(EXERCISE OBJECTIVE)
Copy out every one of the following rows word for word, keeping each line unchanged.

Entries taken from a collection:
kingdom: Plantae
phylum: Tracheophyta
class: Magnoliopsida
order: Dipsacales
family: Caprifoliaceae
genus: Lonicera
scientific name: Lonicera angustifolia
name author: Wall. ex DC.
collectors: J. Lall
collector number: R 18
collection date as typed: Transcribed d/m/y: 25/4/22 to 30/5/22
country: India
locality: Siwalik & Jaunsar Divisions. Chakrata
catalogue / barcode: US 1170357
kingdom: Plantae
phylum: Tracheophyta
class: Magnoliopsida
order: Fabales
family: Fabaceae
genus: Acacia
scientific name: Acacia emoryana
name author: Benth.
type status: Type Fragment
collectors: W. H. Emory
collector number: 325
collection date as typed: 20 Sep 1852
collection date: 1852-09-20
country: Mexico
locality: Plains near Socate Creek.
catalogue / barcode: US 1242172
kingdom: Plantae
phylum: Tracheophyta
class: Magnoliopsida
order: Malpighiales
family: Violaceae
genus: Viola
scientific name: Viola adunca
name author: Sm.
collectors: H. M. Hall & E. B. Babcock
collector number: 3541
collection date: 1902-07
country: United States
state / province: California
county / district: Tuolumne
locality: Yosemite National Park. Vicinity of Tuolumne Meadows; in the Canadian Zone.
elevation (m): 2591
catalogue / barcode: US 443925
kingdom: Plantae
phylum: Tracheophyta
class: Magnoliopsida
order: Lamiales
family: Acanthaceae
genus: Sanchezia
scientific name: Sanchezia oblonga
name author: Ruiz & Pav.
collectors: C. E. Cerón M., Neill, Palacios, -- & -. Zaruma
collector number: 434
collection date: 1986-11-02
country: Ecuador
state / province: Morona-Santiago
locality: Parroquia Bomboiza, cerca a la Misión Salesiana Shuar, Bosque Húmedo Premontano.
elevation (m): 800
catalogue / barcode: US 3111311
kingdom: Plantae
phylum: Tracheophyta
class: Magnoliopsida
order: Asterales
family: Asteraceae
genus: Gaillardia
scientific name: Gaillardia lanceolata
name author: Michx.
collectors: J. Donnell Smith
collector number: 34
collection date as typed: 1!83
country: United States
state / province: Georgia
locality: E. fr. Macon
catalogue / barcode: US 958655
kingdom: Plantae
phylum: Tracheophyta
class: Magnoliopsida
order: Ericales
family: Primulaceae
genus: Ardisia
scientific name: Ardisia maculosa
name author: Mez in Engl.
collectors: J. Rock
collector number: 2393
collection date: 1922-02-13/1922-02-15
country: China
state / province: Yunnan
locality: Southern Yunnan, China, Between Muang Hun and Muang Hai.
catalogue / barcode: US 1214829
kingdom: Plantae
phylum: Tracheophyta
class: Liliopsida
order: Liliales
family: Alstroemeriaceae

(IN RESPONSE)
kingdom: Plantae
phylum: Tracheophyta
class: Magnoliopsida
order: Dipsacales
family: Caprifoliaceae
genus: Lonicera
scientific name: Lonicera angustifolia
name author: Wall. ex DC.
collectors: J. Lall
collector number: R 18
collection date as typed: Transcribed d/m/y: 25/4/22 to 30/5/22
country: India
locality: Siwalik & Jaunsar Divisions. Chakrata
catalogue / barcode: US 1170357
kingdom: Plantae
phylum: Tracheophyta
class: Magnoliopsida
order: Fabales
family: Fabaceae
genus: Acacia
scientific name: Acacia emoryana
name author: Benth.
type status: Type Fragment
collectors: W. H. Emory
collector number: 325
collection date as typed: 20 Sep 1852
collection date: 1852-09-20
country: Mexico
locality: Plains near Socate Creek.
catalogue / barcode: US 1242172
kingdom: Plantae
phylum: Tracheophyta
class: Magnoliopsida
order: Malpighiales
family: Violaceae
genus: Viola
scientific name: Viola adunca
name author: Sm.
collectors: H. M. Hall & E. B. Babcock
collector number: 3541
collection date: 1902-07
country: United States
state / province: California
county / district: Tuolumne
locality: Yosemite National Park. Vicinity of Tuolumne Meadows; in the Canadian Zone.
elevation (m): 2591
catalogue / barcode: US 443925
kingdom: Plantae
phylum: Tracheophyta
class: Magnoliopsida
order: Lamiales
family: Acanthaceae
genus: Sanchezia
scientific name: Sanchezia oblonga
name author: Ruiz & Pav.
collectors: C. E. Cerón M., Neill, Palacios, -- & -. Zaruma
collector number: 434
collection date: 1986-11-02
country: Ecuador
state / province: Morona-Santiago
locality: Parroquia Bomboiza, cerca a la Misión Salesiana Shuar, Bosque Húmedo Premontano.
elevation (m): 800
catalogue / barcode: US 3111311
kingdom: Plantae
phylum: Tracheophyta
class: Magnoliopsida
order: Asterales
family: Asteraceae
genus: Gaillardia
scientific name: Gaillardia lanceolata
name author: Michx.
collectors: J. Donnell Smith
collector number: 34
collection date as typed: 1!83
country: United States
state / province: Georgia
locality: E. fr. Macon
catalogue / barcode: US 958655
kingdom: Plantae
phylum: Tracheophyta
class: Magnoliopsida
order: Ericales
family: Primulaceae
genus: Ardisia
scientific name: Ardisia maculosa
name author: Mez in Engl.
collectors: J. Rock
collector number: 2393
collection date: 1922-02-13/1922-02-15
country: China
state / province: Yunnan
locality: Southern Yunnan, China, Between Muang Hun and Muang Hai.
catalogue / barcode: US 1214829
kingdom: Plantae
phylum: Tracheophyta
class: Liliopsida
order: Liliales
family: Alstroemeriaceae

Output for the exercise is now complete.